Friday, February 02, 2007

Preview of a Post-U.S. World By Fareed Zakaria

Preview of a Post-U.S. World
The ball is in everybody's court, which means it's in nobody's court. This free ride can't last. The global system is not self-managing
By Fareed Zakaria
© 2007 Newsweek, Inc.

Feb. 5, 2007 issue - Two things were missing from this year's world Economic Forum at Davos: snow (which arrived eventually) and America-bashing (which did not). There were, of course, lots of American businessmen, activists and intellectuals filling the panels and halls of the conference. There were even a few senior American officials—though no star speaker. But, for the first time in my memory, America was somewhat peripheral. There were few demands, pleas, complaints or tantrums directed at the United States. In this small but significant global cocoon, people—for the moment at least—seemed to be moving beyond America.

"There has always been a talk by a senior American official as one of the centerpieces of the Forum," said a European who has advised the Forum for many years—and who asked to remain anonymous because of his relations with U.S. officials. "And in the past, people eagerly anticipated who that would be—Colin Powell, Dick Cheney, Condoleezza Rice. This year, almost no one inquired. We expected disappointment. But there was none. No one even noticed."

Part of the reason is that people are moving beyond George W. Bush. Europeans and Middle Easterners in particular used to rail against Bush. Now they think that their views about him and his policies—whether on Iraq, global warming or unilateralism—have all been vindicated, so why keep ranting? Besides, he's a lame-duck president, his weakness on full display in last week's plaintive State of the Union address.

But there may be a larger phenomenon at work here. This year's conference theme was titled "Shaping the Global Agenda: The Shifting Power Equation." The emphasis, and some of the talk at the conference, focused on that shift in power, with speakers foretelling the rise of Asia (and implicitly, the decline of America and Europe).

We are certainly in a trough for America—with Bush in his last years, with the United States mired in Iraq, with hostility toward Washington still high almost everywhere. But if so, we might also be getting a glimpse of what a world without America would look like. It will be free of American domination, but perhaps also free of leadership—a world in which problems fester and the buck is endlessly passed, until problems explode.

Listen to the new powers.

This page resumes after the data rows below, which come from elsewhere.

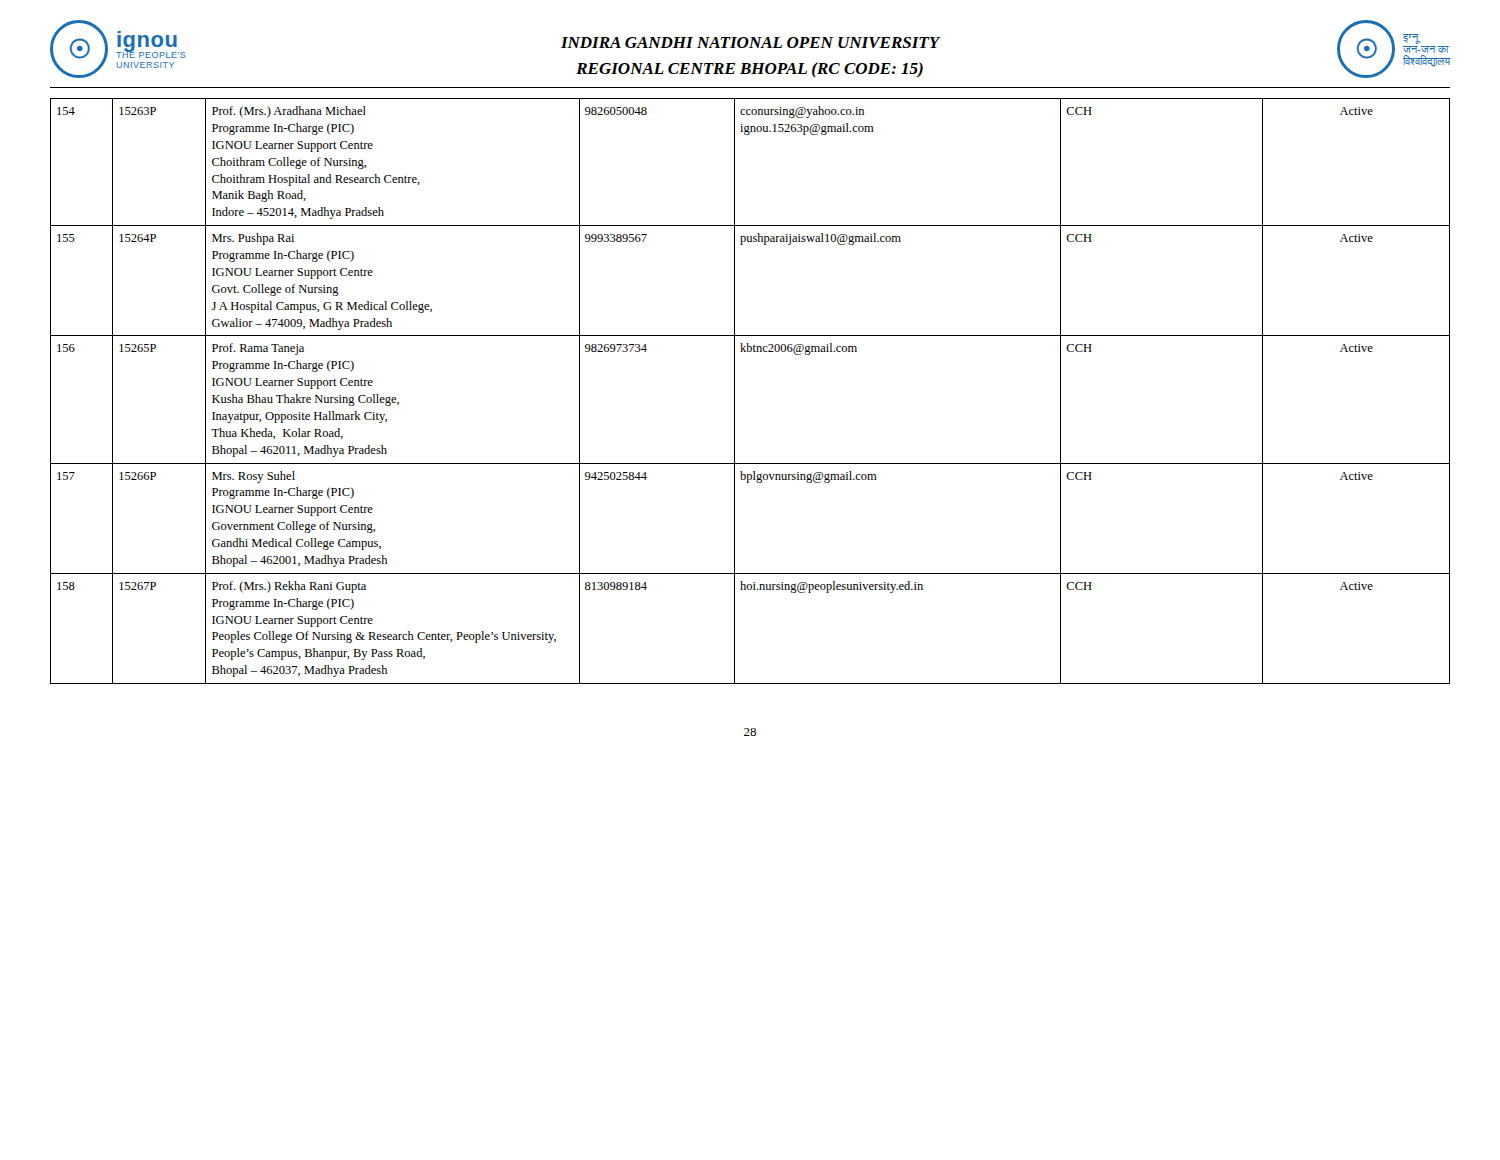☉
ignou
THE PEOPLE'S
UNIVERSITY
INDIRA GANDHI NATIONAL OPEN UNIVERSITY
REGIONAL CENTRE BHOPAL (RC CODE: 15)
☉
इग्नू
जन-जन का
विश्वविद्यालय
| 154 | 15263P | Prof. (Mrs.) Aradhana Michael Programme In-Charge (PIC) IGNOU Learner Support Centre Choithram College of Nursing, Choithram Hospital and Research Centre, Manik Bagh Road, Indore – 452014, Madhya Pradseh | 9826050048 | cconursing@yahoo.co.in ignou.15263p@gmail.com | CCH | Active |
| 155 | 15264P | Mrs. Pushpa Rai Programme In-Charge (PIC) IGNOU Learner Support Centre Govt. College of Nursing J A Hospital Campus, G R Medical College, Gwalior – 474009, Madhya Pradesh | 9993389567 | pushparaijaiswal10@gmail.com | CCH | Active |
| 156 | 15265P | Prof. Rama Taneja Programme In-Charge (PIC) IGNOU Learner Support Centre Kusha Bhau Thakre Nursing College, Inayatpur, Opposite Hallmark City, Thua Kheda, Kolar Road, Bhopal – 462011, Madhya Pradesh | 9826973734 | kbtnc2006@gmail.com | CCH | Active |
| 157 | 15266P | Mrs. Rosy Suhel Programme In-Charge (PIC) IGNOU Learner Support Centre Government College of Nursing, Gandhi Medical College Campus, Bhopal – 462001, Madhya Pradesh | 9425025844 | bplgovnursing@gmail.com | CCH | Active |
| 158 | 15267P | Prof. (Mrs.) Rekha Rani Gupta Programme In-Charge (PIC) IGNOU Learner Support Centre Peoples College Of Nursing & Research Center, People’s University, People’s Campus, Bhanpur, By Pass Road, Bhopal – 462037, Madhya Pradesh | 8130989184 | hoi.nursing@peoplesuniversity.ed.in | CCH | Active |
28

China, which in three years will likely become the world's biggest emitter of CO2, is determined not to be a leader in dealing with global environmental issues. "The ball is not in China's court," said Zhu Min, the executive vice president of the Bank of China and a former senior official in the government. "The ball is in everybody's court." India's brilliant planning czar, Montek Singh Alluwalliah, said that "every country should have the same per capita rights to pollution." In the abstract that's logical enough, but in the real world, if 2.3 billion people (the population of China plus India) pollute at average Western levels, you will have a global meltdown.

German Chancellor Angela Merkel called for a new round of trade talks and asked that everyone be "flexible." In fact, the United States has exhibited considerable flexibility, relaxing its position on many contentious issues, including agricultural subsidies. On the other hand, France, that eloquent critic of U.S. unilateralism, has refused to budge on its lavish subsidies for farmers. As a result, the European Union is fractured and paralyzed. For their part Brazil, China and India speak of flexibility in the abstract but have made no new proposals. The ball for every problem is in everybody's court, which means that it is in nobody's court.

The problem is that this free ride probably can't last forever. The global system—economic, political, social—is not self-managing. Global economic growth has been a fantastic boon, but it produces stresses and strains that have to be handled. Without some coordination, or first mover—or, dare one say it, leader—such management is more difficult.

The world today bears some resemblance to the 1920s, when a newly globalized economy was booming, and science and technological change were utterly transforming life. (Think of the high-tech of the time—electricity, radio, movies and cars, among other recent inventions.) But with Britain declining and America isolationist, that was truly a world without political direction. Eventually protectionism, nationalism, xenophobia and war engulfed it.

In a provocative essay in Foreign Policy three years ago, the British historian Niall Ferguson speculated that the end of American hegemony might not fuel an orderly shift to a multipolar system but a descent into a world of highly fragmented powers, with no one exercising any global leadership. He called this "apolarity." "Apolarity could turn out to mean an anarchic new Dark Age," Ferguson wrote, "an era of waning empires and religious fanaticism, of economic plunder and pillage in the world's forgotten regions, of economic stagnation, and civilization's retreat into a few fortified enclaves." That might be a little farfetched. But for those who have been fondly waiting for the waning of American dominance—be careful what you wish for.